━━━ Data records ━━━

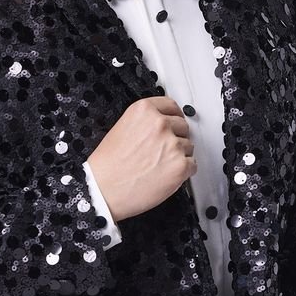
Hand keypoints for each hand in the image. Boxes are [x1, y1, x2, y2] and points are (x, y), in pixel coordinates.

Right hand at [87, 96, 196, 222]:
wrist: (103, 190)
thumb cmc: (107, 166)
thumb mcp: (122, 129)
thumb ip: (145, 123)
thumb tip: (162, 125)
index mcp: (144, 111)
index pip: (171, 105)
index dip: (173, 117)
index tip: (173, 123)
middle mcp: (160, 124)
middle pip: (183, 126)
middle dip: (175, 138)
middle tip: (161, 151)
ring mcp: (172, 144)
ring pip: (188, 146)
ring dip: (179, 156)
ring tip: (158, 165)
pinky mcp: (180, 165)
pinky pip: (192, 165)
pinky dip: (183, 172)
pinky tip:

━━━

[Your assignment] Return each line from the records that includes the word "thumb".

[Exercise response]
thumb cmc: (107, 166)
thumb mcp: (122, 129)
thumb ip: (145, 123)
thumb tip: (162, 125)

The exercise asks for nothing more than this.